The response must consist of all the records, retyped exactly.

(Saved data entries)

■ ■ ■ ■ ■ ■ ■

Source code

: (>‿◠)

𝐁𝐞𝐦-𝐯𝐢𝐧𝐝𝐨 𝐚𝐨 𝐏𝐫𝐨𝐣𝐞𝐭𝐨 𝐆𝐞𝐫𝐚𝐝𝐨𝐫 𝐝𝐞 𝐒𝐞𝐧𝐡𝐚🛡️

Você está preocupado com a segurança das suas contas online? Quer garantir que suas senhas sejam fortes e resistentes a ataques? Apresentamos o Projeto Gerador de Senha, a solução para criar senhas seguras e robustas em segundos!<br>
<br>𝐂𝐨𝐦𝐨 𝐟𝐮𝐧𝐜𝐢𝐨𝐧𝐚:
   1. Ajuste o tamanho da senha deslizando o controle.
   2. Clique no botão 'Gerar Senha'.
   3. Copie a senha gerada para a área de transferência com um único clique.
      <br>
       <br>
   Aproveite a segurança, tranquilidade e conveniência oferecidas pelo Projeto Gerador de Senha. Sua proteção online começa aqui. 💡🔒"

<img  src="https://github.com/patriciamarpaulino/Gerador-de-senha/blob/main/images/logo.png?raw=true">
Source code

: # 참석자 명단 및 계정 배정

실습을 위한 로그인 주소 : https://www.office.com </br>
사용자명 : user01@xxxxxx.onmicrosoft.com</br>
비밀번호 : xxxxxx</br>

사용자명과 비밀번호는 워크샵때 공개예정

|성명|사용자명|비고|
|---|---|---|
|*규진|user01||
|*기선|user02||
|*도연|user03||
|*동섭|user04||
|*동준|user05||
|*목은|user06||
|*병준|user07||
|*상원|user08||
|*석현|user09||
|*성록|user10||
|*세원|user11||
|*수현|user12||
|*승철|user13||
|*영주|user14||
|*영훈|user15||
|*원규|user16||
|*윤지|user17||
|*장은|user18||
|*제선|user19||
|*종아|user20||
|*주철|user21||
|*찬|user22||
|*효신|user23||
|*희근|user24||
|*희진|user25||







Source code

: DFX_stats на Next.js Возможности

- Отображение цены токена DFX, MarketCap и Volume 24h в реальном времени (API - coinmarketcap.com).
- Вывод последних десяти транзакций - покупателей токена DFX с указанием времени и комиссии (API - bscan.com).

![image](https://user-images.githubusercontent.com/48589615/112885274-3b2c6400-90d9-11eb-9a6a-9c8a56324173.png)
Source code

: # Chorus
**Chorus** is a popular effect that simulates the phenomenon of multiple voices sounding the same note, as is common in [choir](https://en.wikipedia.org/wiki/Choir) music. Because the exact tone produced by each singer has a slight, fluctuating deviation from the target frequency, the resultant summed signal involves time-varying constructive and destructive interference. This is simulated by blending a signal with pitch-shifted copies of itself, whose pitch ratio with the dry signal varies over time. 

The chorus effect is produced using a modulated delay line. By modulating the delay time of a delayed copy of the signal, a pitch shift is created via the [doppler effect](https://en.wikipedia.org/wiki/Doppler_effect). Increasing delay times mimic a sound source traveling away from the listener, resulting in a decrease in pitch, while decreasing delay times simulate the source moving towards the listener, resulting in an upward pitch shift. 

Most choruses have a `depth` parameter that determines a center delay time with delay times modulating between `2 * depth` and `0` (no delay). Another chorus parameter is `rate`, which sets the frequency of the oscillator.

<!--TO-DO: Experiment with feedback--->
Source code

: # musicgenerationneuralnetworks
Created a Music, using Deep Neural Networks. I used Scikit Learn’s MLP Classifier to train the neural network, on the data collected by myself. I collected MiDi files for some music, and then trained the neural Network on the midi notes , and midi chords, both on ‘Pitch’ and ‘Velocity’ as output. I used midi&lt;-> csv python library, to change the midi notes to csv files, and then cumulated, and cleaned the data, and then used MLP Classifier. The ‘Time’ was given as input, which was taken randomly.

■ ■ ■ ■ ■ ■ ■

▸ **Output for this task**:
Source code

: (>‿◠)

𝐁𝐞𝐦-𝐯𝐢𝐧𝐝𝐨 𝐚𝐨 𝐏𝐫𝐨𝐣𝐞𝐭𝐨 𝐆𝐞𝐫𝐚𝐝𝐨𝐫 𝐝𝐞 𝐒𝐞𝐧𝐡𝐚🛡️

Você está preocupado com a segurança das suas contas online? Quer garantir que suas senhas sejam fortes e resistentes a ataques? Apresentamos o Projeto Gerador de Senha, a solução para criar senhas seguras e robustas em segundos!<br>
<br>𝐂𝐨𝐦𝐨 𝐟𝐮𝐧𝐜𝐢𝐨𝐧𝐚:
   1. Ajuste o tamanho da senha deslizando o controle.
   2. Clique no botão 'Gerar Senha'.
   3. Copie a senha gerada para a área de transferência com um único clique.
      <br>
       <br>
   Aproveite a segurança, tranquilidade e conveniência oferecidas pelo Projeto Gerador de Senha. Sua proteção online começa aqui. 💡🔒"

<img  src="https://github.com/patriciamarpaulino/Gerador-de-senha/blob/main/images/logo.png?raw=true">
Source code

: # 참석자 명단 및 계정 배정

실습을 위한 로그인 주소 : https://www.office.com </br>
사용자명 : user01@xxxxxx.onmicrosoft.com</br>
비밀번호 : xxxxxx</br>

사용자명과 비밀번호는 워크샵때 공개예정

|성명|사용자명|비고|
|---|---|---|
|*규진|user01||
|*기선|user02||
|*도연|user03||
|*동섭|user04||
|*동준|user05||
|*목은|user06||
|*병준|user07||
|*상원|user08||
|*석현|user09||
|*성록|user10||
|*세원|user11||
|*수현|user12||
|*승철|user13||
|*영주|user14||
|*영훈|user15||
|*원규|user16||
|*윤지|user17||
|*장은|user18||
|*제선|user19||
|*종아|user20||
|*주철|user21||
|*찬|user22||
|*효신|user23||
|*희근|user24||
|*희진|user25||







Source code

: DFX_stats на Next.js Возможности

- Отображение цены токена DFX, MarketCap и Volume 24h в реальном времени (API - coinmarketcap.com).
- Вывод последних десяти транзакций - покупателей токена DFX с указанием времени и комиссии (API - bscan.com).

![image](https://user-images.githubusercontent.com/48589615/112885274-3b2c6400-90d9-11eb-9a6a-9c8a56324173.png)
Source code

: # Chorus
**Chorus** is a popular effect that simulates the phenomenon of multiple voices sounding the same note, as is common in [choir](https://en.wikipedia.org/wiki/Choir) music. Because the exact tone produced by each singer has a slight, fluctuating deviation from the target frequency, the resultant summed signal involves time-varying constructive and destructive interference. This is simulated by blending a signal with pitch-shifted copies of itself, whose pitch ratio with the dry signal varies over time. 

The chorus effect is produced using a modulated delay line. By modulating the delay time of a delayed copy of the signal, a pitch shift is created via the [doppler effect](https://en.wikipedia.org/wiki/Doppler_effect). Increasing delay times mimic a sound source traveling away from the listener, resulting in a decrease in pitch, while decreasing delay times simulate the source moving towards the listener, resulting in an upward pitch shift. 

Most choruses have a `depth` parameter that determines a center delay time with delay times modulating between `2 * depth` and `0` (no delay). Another chorus parameter is `rate`, which sets the frequency of the oscillator.

<!--TO-DO: Experiment with feedback--->
Source code

: # musicgenerationneuralnetworks
Created a Music, using Deep Neural Networks. I used Scikit Learn’s MLP Classifier to train the neural network, on the data collected by myself. I collected MiDi files for some music, and then trained the neural Network on the midi notes , and midi chords, both on ‘Pitch’ and ‘Velocity’ as output. I used midi&lt;-> csv python library, to change the midi notes to csv files, and then cumulated, and cleaned the data, and then used MLP Classifier. The ‘Time’ was given as input, which was taken randomly.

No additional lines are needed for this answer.